Why rating hospitals is more complicated than schools
As any parent knows, to get an immediate idea of what a school is like all one needs to do is go to the Ofsted website to find out if it is outstanding, good, requires improvement or is inadequate.
Finding out information about NHS services is not so easy. They are judged against a set of 28 basic standards and either pass or fail.
So why not have an Ofsted-style system for hospitals and GP surgeries - and care homes for that matter?
That is the question posed last year by Health Secretary Jeremy Hunt.
The answer has now been provided in painstaking detail over 156 pages of a Nuffield Trust report.
The conclusion? It is possible, but be very, very careful how you proceed, minister.
'No happy ending'
First of all, we have been here before.
The health service had a quality grading system called "star ratings" as recently as 2010. But this was dropped amid criticism that it was not giving an accurate enough picture.
The Nuffield Trust makes the argument that the NHS - and hospitals in particular - are much more complicated organisations than schools.
Schools deal with a population confined to a set age range in an environment that can be measured through relatively simple testing and assessment.
There are variables, but they are often known and relatively narrow.
The NHS is a completely different matter. It sees people from the full spectrum of ages, some of whom have illnesses that cannot be cured.

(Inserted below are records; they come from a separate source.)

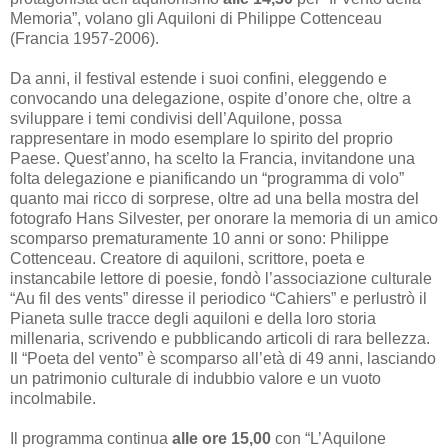
Memoria”, volano gli Aquiloni di Philippe Cottenceau
(Francia 1957-2006).
Da anni, il festival estende i suoi confini, eleggendo e
convocando una delegazione, ospite d’onore che, oltre a
sviluppare i temi condivisi dell’Aquilone, possa
rappresentare in modo esemplare lo spirito del proprio
Paese. Quest’anno, ha scelto la Francia, invitandone una
folta delegazione e pianificando un “programma di volo”
quanto mai ricco di sorprese, oltre ad una bella mostra del
fotografo Hans Silvester, per onorare la memoria di un amico
scomparso prematuramente 10 anni or sono: Philippe
Cottenceau. Creatore di aquiloni, scrittore, poeta e
instancabile lettore di poesie, fondò l’associazione culturale
“Au fil des vents” diresse il periodico “Cahiers” e perlustrò il
Pianeta sulle tracce degli aquiloni e della loro storia
millenaria, scrivendo e pubblicando articoli di rara bellezza.
Il “Poeta del vento” è scomparso all’età di 49 anni, lasciando
un patrimonio culturale di indubbio valore e un vuoto
incolmabile.
Il programma continua
alle ore 15,00
con “L’Aquilone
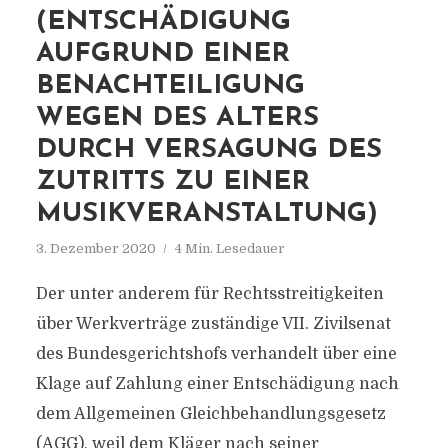
(ENTSCHÄDIGUNG
AUFGRUND EINER
BENACHTEILIGUNG
WEGEN DES ALTERS
DURCH VERSAGUNG DES
ZUTRITTS ZU EINER
MUSIKVERANSTALTUNG)
3. Dezember 2020
4 Min. Lesedauer
Der unter anderem für Rechtsstreitigkeiten
über Werkverträge zuständige VII. Zivilsenat
des Bundesgerichtshofs verhandelt über eine
Klage auf Zahlung einer Entschädigung nach
dem Allgemeinen Gleichbehandlungsgesetz
(AGG), weil dem Kläger nach seiner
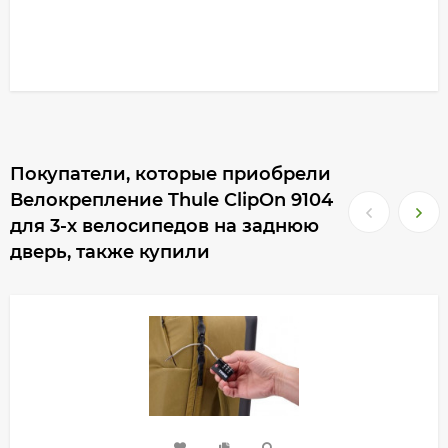
Покупатели, которые приобрели
Велокрепление Thule ClipOn 9104
для 3-х велосипедов на заднюю
дверь, также купили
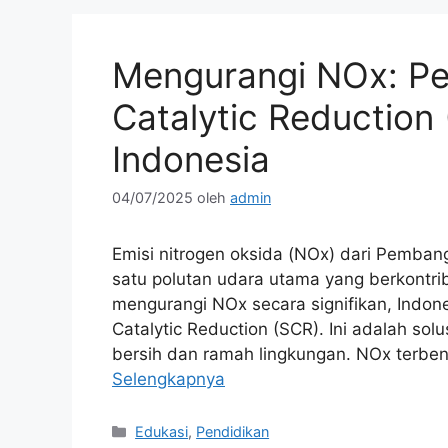
Mengurangi NOx: Per
Catalytic Reduction
Indonesia
04/07/2025
oleh
admin
Emisi nitrogen oksida (NOx) dari Pemban
satu polutan udara utama yang berkontri
mengurangi NOx secara signifikan, Indon
Catalytic Reduction (SCR). Ini adalah so
bersih dan ramah lingkungan. NOx terb
Selengkapnya
Kategori
Edukasi
,
Pendidikan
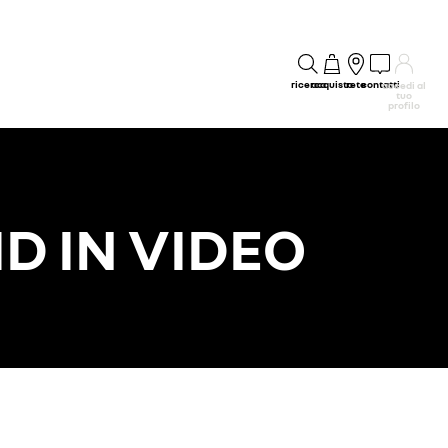
ricerca
acquisto
rete
contatti
accedi al
tuo
profilo
D IN VIDEO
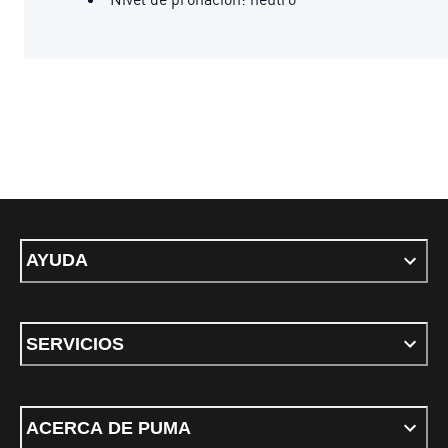
AYUDA
SERVICIOS
ACERCA DE PUMA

Others turn to the NHS to die. For them there is no happy ending.
What is more, performance can be much more variable. Hospitals are a series of microclimates. Alongside good departments, there can exist bad ones.

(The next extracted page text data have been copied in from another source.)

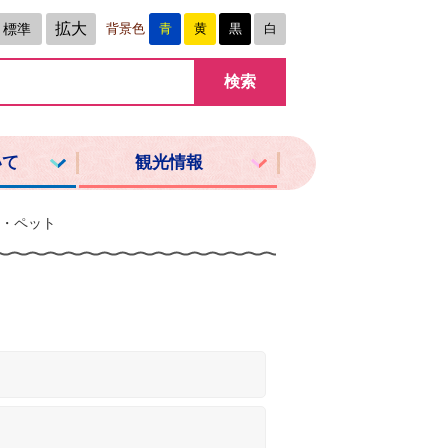
拡大
標準
背景色
青
黄
黒
白
いて
観光情報
・ペット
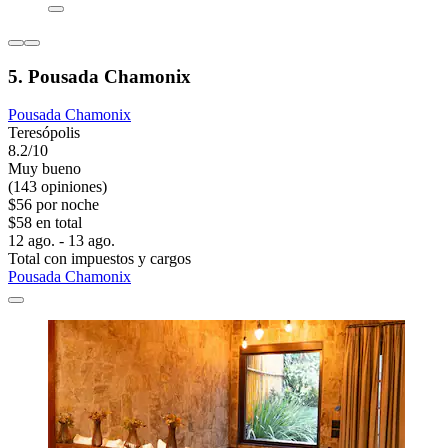
5. Pousada Chamonix
Pousada Chamonix
Teresópolis
8.2/10
Muy bueno
(143 opiniones)
$56 por noche
$58 en total
12 ago. - 13 ago.
Total con impuestos y cargos
Pousada Chamonix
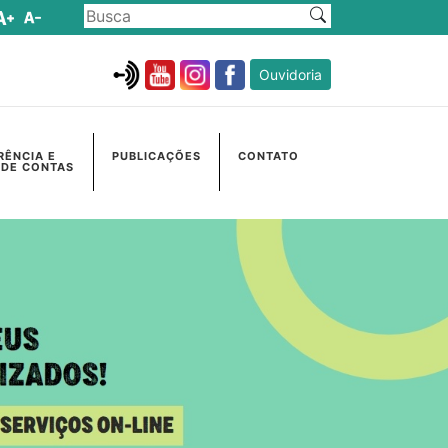
Ouvidoria
RÊNCIA E
PUBLICAÇÕES
CONTATO
 DE CONTAS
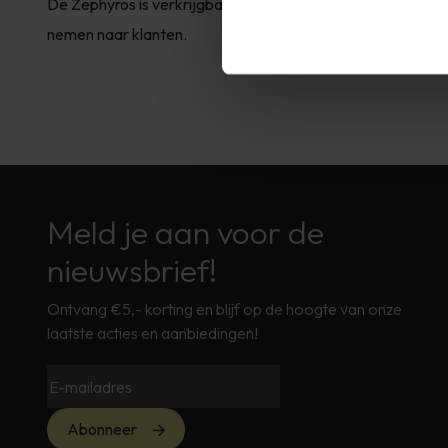
De Zephyros is verkrijgbaar in een inbouw-model en opbou
nemen naar klanten.
Meld je aan voor de
nieuwsbrief!
Ontvang €5,- korting en blijf op de hoogte van onze
laatste acties en aanbiedingen!
Abonneer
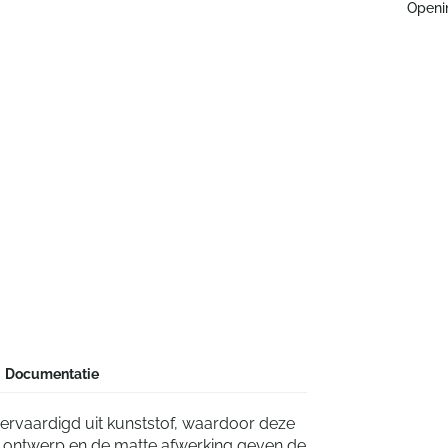
Openi
Documentatie
 vervaardigd uit kunststof, waardoor deze
lde ontwerp en de matte afwerking geven de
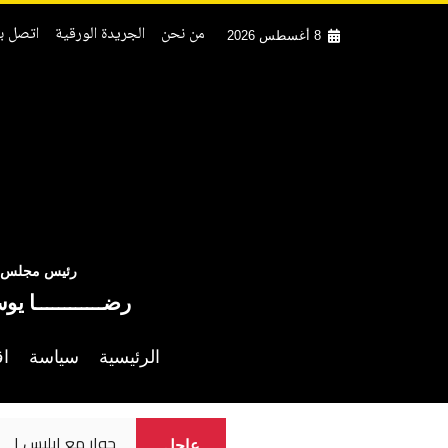
من نحن
الجريدة الورقية
اتصل بن
8 أغسطس 2026
رئيس مجلس ال
رضــــــــــــا يو
الرئيسية
سياسة
اق
حوار مع ابليس ١
عاجل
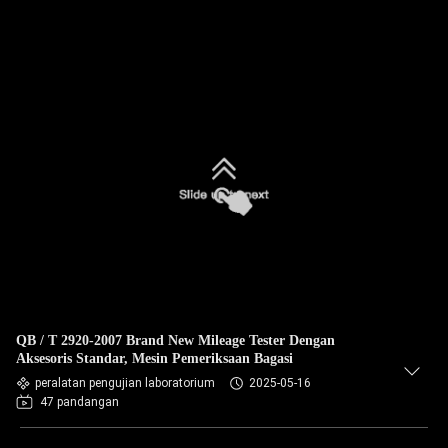
QB / T 2920-2007 Brand New Mileage Tester Dengan
Aksesoris Standar, Mesin Pemeriksaan Bagasi
peralatan pengujian laboratorium
2025-05-16
47 pandangan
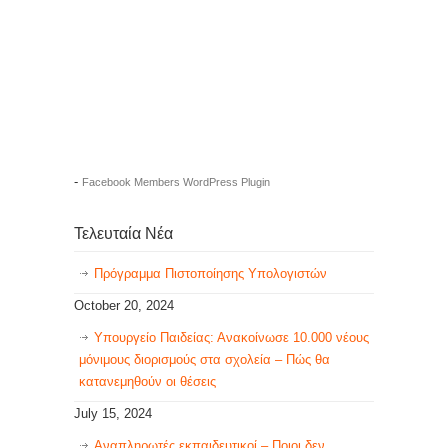
-
Facebook Members WordPress Plugin
Τελευταία Νέα
Πρόγραμμα Πιστοποίησης Υπολογιστών
October 20, 2024
Υπουργείο Παιδείας: Ανακοίνωσε 10.000 νέους
μόνιμους διορισμούς στα σχολεία – Πώς θα
κατανεμηθούν οι θέσεις
July 15, 2024
Αναπληρωτές εκπαιδευτικοί – Ποιοι δεν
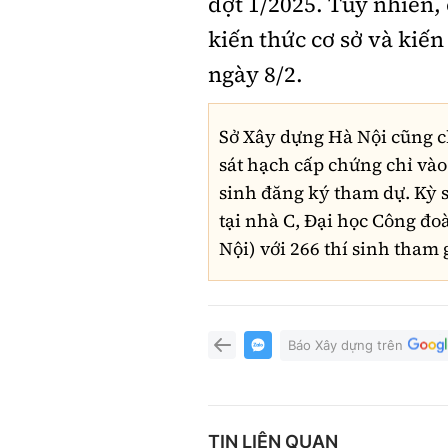
đợt 1/2025. Tuy nhiên, 
kiến thức cơ sở và kiến
ngày 8/2.
Sở Xây dựng Hà Nội cũng ch
sát hạch cấp chứng chỉ vào 
sinh đăng ký tham dự. Kỳ s
tại nhà C, Đại học Công đo
Nội) với 266 thí sinh tham 
Báo Xây dựng trên
TIN LIÊN QUAN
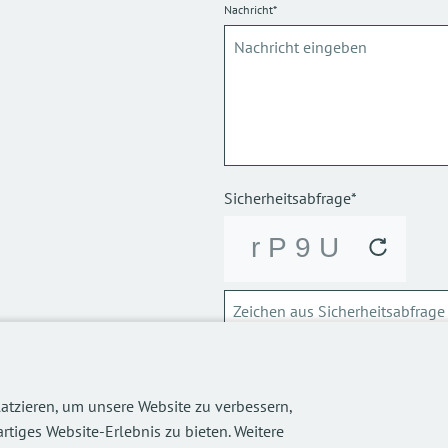
Nachricht*
Sicherheitsabfrage*
ABSCHICKEN
atzieren, um unsere Website zu verbessern,
Über die Verarbeitung meiner p
rtiges Website-Erlebnis zu bieten. Weitere
informieren.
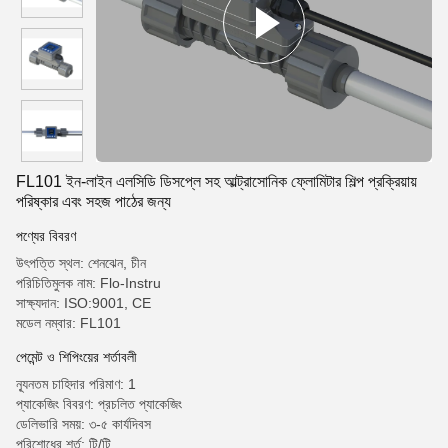
FL101 ইন-লাইন এলসিডি ডিসপ্লে সহ আল্ট্রাসোনিক ফ্লোমিটার শিল্প প্রক্রিয়ায়
পরিষ্কার এবং সহজ পাঠের জন্য
পণ্যের বিবরণ
উৎপত্তি স্থল: শেনঝেন, চীন
পরিচিতিমুলক নাম: Flo-Instru
সাক্ষ্যদান: ISO:9001, CE
মডেল নম্বার: FL101
পেমেন্ট ও শিপিংয়ের শর্তাবলী
ন্যূনতম চাহিদার পরিমাণ: 1
প্যাকেজিং বিবরণ: প্রচলিত প্যাকেজিং
ডেলিভারি সময়: ৩-৫ কার্যদিবস
পরিশোধের শর্ত: টি/টি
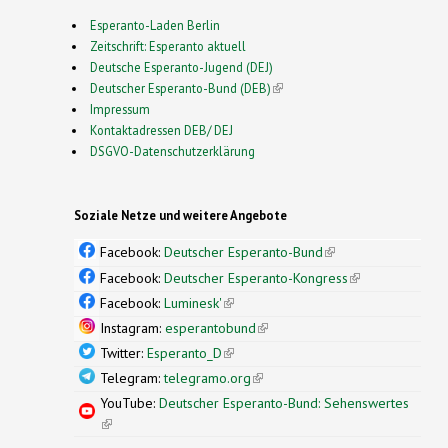
Esperanto-Laden Berlin
Zeitschrift: Esperanto aktuell
Deutsche Esperanto-Jugend (DEJ)
Deutscher Esperanto-Bund (DEB)
(link is external)
Impressum
Kontaktadressen DEB/ DEJ
DSGVO-Datenschutzerklärung
Soziale Netze und weitere Angebote
Facebook:
Deutscher Esperanto-Bund
(link is
external)
Facebook:
Deutscher Esperanto-Kongress
(link is
external)
Facebook:
Luminesk'
(link is external)
Instagram:
esperantobund
(link is external)
Twitter:
Esperanto_D
(link is external)
Telegram:
telegramo.org
(link is external)
YouTube:
Deutscher Esperanto-Bund: Sehenswertes
(link is external)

Of course, schools can vary from classroom to classroom, but the range of performance tends to be much more narrow.
It is why the think tank has warned the government to be cautious.
It has suggested that if the government wants to go down this route it should consider rating hospitals by department.

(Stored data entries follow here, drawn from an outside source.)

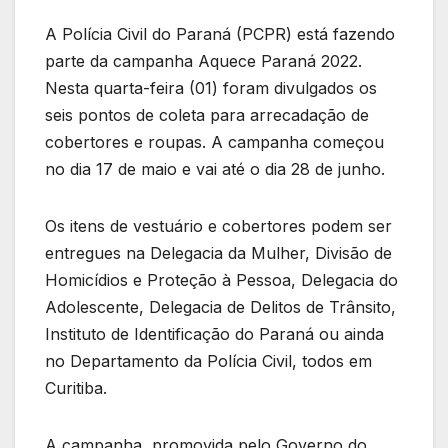
A Polícia Civil do Paraná (PCPR) está fazendo
parte da campanha Aquece Paraná 2022.
Nesta quarta-feira (01) foram divulgados os
seis pontos de coleta para arrecadação de
cobertores e roupas. A campanha começou
no dia 17 de maio e vai até o dia 28 de junho.
Os itens de vestuário e cobertores podem ser
entregues na Delegacia da Mulher, Divisão de
Homicídios e Proteção à Pessoa, Delegacia do
Adolescente, Delegacia de Delitos de Trânsito,
Instituto de Identificação do Paraná ou ainda
no Departamento da Polícia Civil, todos em
Curitiba.
A campanha, promovida pelo Governo do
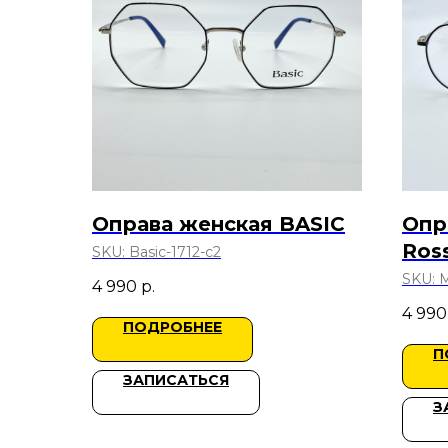
Оправа женская BASIC
Опр
Ross
SKU:
Basic-1712-c2
SKU:
M
4 990
р.
4 990
ПОДРОБНЕЕ
П
ЗАПИСАТЬСЯ
З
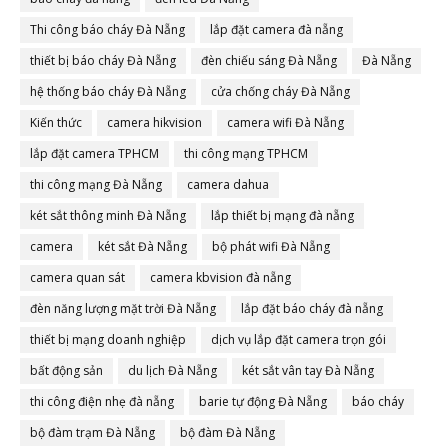
Thi công báo cháy Đà Nẵng
lắp đặt camera đà nẵng
thiết bị báo cháy Đà Nẵng
đèn chiếu sáng Đà Nẵng
Đà Nẵng
hệ thống báo cháy Đà Nẵng
cửa chống cháy Đà Nẵng
Kiến thức
camera hikvision
camera wifi Đà Nẵng
lắp đặt camera TPHCM
thi công mạng TPHCM
thi công mạng Đà Nẵng
camera dahua
két sắt thông minh Đà Nẵng
lắp thiết bị mạng đà nẵng
camera
két sắt Đà Nẵng
bộ phát wifi Đà Nẵng
camera quan sát
camera kbvision đà nẵng
đèn năng lượng mặt trời Đà Nẵng
lắp đặt báo cháy đà nẵng
thiết bị mạng doanh nghiệp
dịch vụ lắp đặt camera trọn gói
bất động sản
du lịch Đà Nẵng
két sắt vân tay Đà Nẵng
thi công điện nhẹ đà nẵng
barie tự động Đà Nẵng
báo cháy
bộ đàm trạm Đà Nẵng
bộ đàm Đà Nẵng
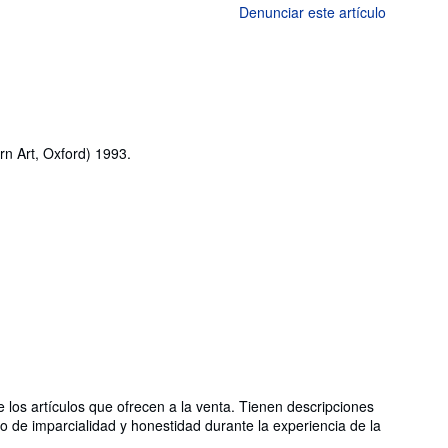
Denunciar este artículo
n Art, Oxford) 1993.
los artículos que ofrecen a la venta. Tienen descripciones
io de imparcialidad y honestidad durante la experiencia de la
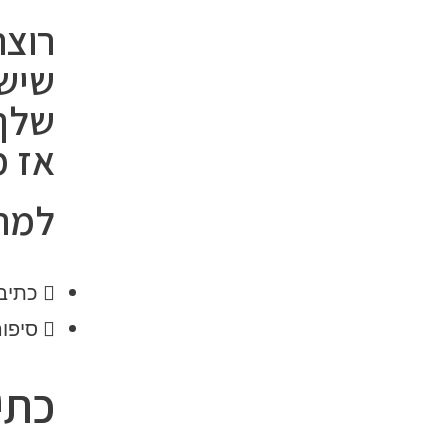
רוצה
שיש
שלך
אז מ
למה 
כתיב
סיפו
כתי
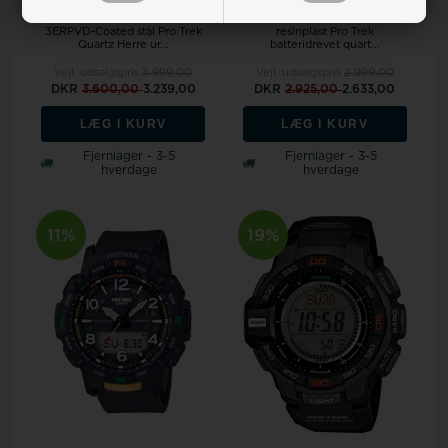
Model PRW-6600YB-
Model PRW-30-1AERBlå
3ERPVD-Coated stål Pro Trek
resinplast Pro Trek
Quartz Herre ur...
batteridrevet quart...
Vejl. udsalgspris
3.999,00
Vejl. udsalgspris
2.999,00
DKR
3.600,00
3.239,00
DKR
2.925,00
2.633,00
LÆG I KURV
LÆG I KURV
Fjernlager - 3-5
Fjernlager - 3-5
hverdage
hverdage
11%
19%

But that does not mean Ofsted-style ratings will not happen.
The Department of Health has already indicated it wants to press ahead with some kind of change.
Why? The clearest conclusion of the Nuffield Trust was that despite the difficulties, the status quo was not satisfactory either.
Jennifer Dixon, the trust's chief executive, says: "There is a major gap in the information available to the public - people are left in the dark."
Change in the NHS is never far around the corner.